_What you have to do:_ Count how many lines in the data below contain the string "MicroSD", with case mattering, and reply with that number only.

_Provided material:_
-=-=-

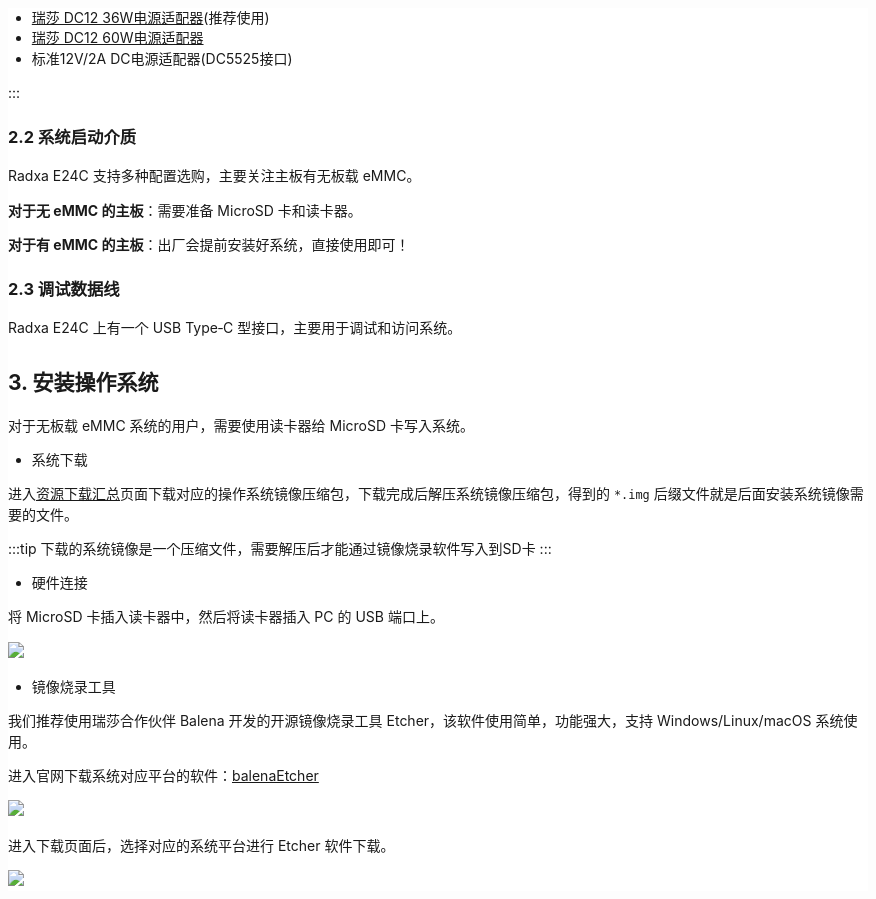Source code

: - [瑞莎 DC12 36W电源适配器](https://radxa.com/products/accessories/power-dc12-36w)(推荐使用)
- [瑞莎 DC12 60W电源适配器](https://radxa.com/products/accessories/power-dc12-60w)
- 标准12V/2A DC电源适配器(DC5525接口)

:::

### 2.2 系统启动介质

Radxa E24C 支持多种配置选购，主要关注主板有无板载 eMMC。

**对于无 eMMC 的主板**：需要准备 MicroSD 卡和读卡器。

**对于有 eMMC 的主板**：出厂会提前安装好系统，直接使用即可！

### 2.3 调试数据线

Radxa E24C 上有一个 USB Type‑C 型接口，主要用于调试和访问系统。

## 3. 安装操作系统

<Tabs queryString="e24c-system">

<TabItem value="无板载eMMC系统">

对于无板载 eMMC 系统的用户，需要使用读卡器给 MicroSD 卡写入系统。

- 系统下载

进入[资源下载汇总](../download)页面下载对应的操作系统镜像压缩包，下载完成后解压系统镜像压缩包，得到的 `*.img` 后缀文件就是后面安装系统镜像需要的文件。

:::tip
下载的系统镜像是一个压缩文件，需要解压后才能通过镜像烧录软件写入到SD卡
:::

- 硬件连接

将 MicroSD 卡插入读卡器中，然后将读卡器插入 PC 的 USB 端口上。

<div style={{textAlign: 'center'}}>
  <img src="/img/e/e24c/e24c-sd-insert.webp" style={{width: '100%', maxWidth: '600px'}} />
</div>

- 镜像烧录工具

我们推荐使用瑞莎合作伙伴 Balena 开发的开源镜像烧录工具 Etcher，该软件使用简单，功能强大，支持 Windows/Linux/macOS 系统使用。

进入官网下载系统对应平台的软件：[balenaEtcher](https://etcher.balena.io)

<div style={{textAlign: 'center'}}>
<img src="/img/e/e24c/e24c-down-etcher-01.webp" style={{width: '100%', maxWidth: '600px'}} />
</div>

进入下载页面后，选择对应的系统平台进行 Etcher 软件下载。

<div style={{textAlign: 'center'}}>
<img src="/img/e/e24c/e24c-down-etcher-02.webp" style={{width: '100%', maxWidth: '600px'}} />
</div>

-=-=-

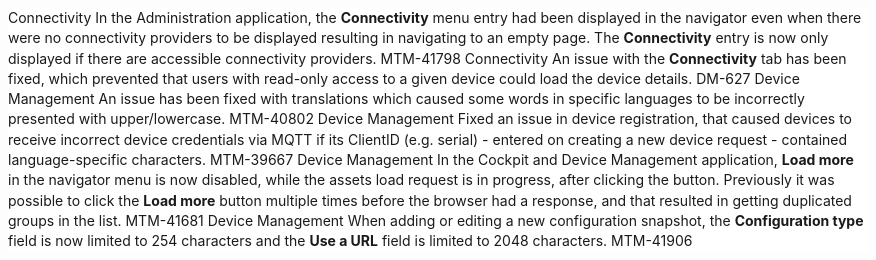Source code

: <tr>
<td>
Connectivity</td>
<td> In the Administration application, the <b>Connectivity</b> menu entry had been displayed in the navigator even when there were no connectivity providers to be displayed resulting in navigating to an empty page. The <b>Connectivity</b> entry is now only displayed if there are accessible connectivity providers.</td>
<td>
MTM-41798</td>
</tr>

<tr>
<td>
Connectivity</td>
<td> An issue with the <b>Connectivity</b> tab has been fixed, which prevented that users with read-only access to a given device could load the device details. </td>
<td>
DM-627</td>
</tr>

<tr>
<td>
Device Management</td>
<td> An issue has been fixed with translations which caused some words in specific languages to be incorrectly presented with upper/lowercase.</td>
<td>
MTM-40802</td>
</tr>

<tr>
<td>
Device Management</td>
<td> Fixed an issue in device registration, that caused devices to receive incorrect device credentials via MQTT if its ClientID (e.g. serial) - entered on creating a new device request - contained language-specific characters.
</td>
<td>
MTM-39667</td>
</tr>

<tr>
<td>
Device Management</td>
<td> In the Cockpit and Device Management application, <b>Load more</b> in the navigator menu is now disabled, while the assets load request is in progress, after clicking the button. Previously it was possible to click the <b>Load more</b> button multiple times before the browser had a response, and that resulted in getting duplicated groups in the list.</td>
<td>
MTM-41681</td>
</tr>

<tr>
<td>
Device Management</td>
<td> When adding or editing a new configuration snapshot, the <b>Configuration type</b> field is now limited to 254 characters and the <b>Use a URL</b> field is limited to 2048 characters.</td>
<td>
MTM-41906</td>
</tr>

-=-=-

_Response to the task:_ 3